◆ **Work instructions**
Here is a listing; work out how many of its lines contain the word "across", and state only that number.

◆ **Record set**

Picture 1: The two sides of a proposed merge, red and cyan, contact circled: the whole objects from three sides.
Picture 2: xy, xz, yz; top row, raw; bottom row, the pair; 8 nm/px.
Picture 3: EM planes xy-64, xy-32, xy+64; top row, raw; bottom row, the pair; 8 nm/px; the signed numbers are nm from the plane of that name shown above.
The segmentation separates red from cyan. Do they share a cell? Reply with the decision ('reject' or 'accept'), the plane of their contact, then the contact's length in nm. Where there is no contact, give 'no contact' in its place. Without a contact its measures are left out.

==

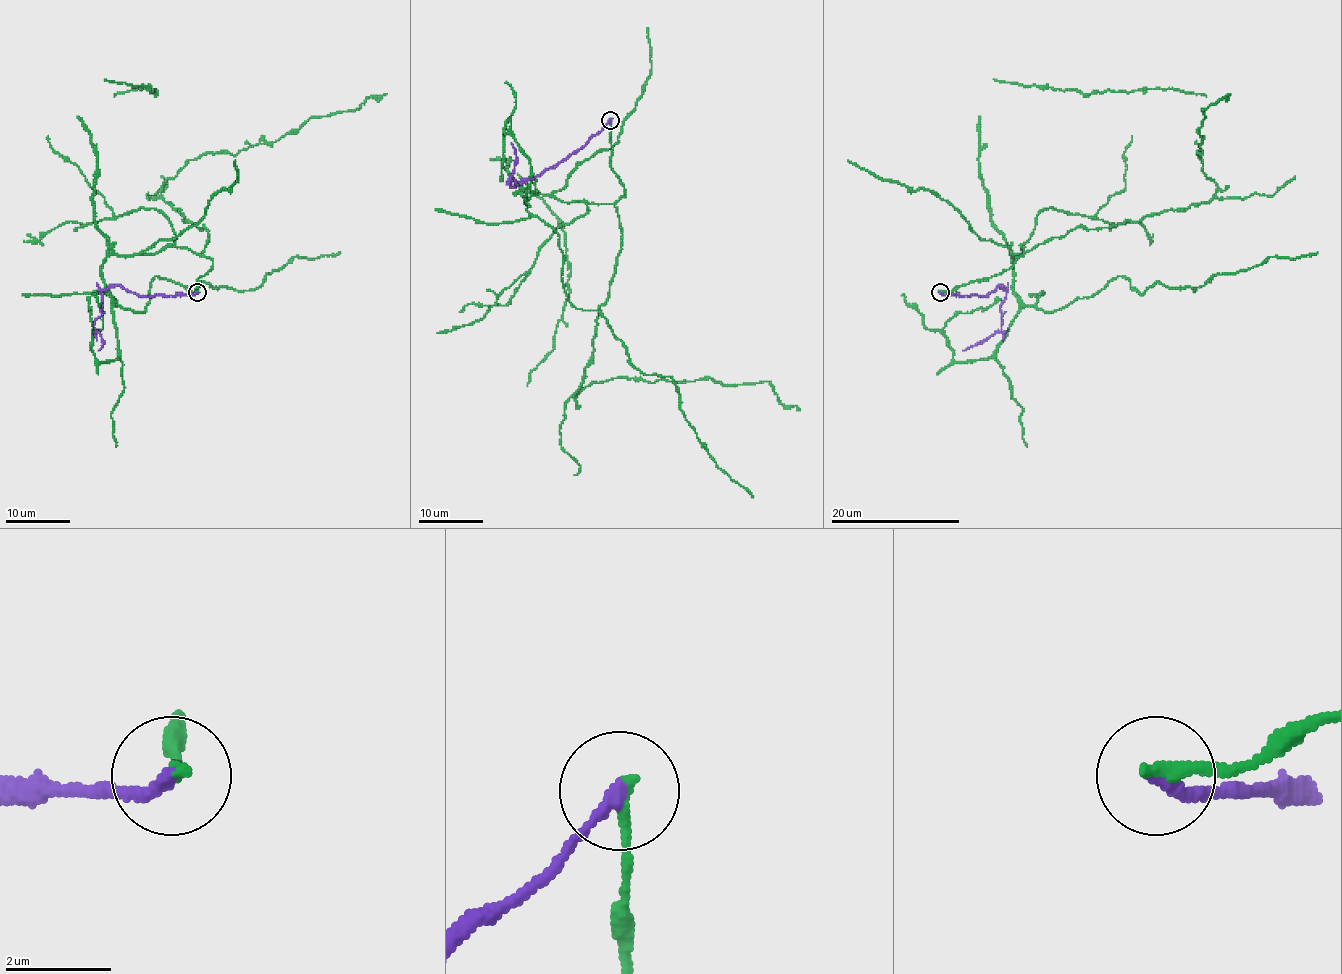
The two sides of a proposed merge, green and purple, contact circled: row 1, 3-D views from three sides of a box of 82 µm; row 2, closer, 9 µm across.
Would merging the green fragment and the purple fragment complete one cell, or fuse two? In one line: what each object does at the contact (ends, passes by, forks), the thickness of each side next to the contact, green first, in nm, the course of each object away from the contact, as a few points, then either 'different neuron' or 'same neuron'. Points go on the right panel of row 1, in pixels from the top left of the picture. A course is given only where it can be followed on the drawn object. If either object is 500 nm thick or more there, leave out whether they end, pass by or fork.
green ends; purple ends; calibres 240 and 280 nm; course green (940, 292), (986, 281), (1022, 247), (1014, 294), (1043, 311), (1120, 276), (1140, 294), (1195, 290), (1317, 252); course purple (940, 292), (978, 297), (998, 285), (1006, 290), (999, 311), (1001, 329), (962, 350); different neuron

==

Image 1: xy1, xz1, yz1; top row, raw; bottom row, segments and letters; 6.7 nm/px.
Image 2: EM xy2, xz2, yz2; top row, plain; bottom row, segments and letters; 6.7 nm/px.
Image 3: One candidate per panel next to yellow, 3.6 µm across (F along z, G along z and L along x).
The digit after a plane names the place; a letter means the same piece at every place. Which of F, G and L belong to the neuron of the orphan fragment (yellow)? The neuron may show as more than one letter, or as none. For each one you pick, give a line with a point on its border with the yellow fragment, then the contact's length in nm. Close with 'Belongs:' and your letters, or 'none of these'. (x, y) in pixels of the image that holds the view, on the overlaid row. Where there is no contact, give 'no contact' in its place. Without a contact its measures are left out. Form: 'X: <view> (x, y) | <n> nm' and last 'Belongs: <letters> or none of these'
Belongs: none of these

◆ **Expected answer**
2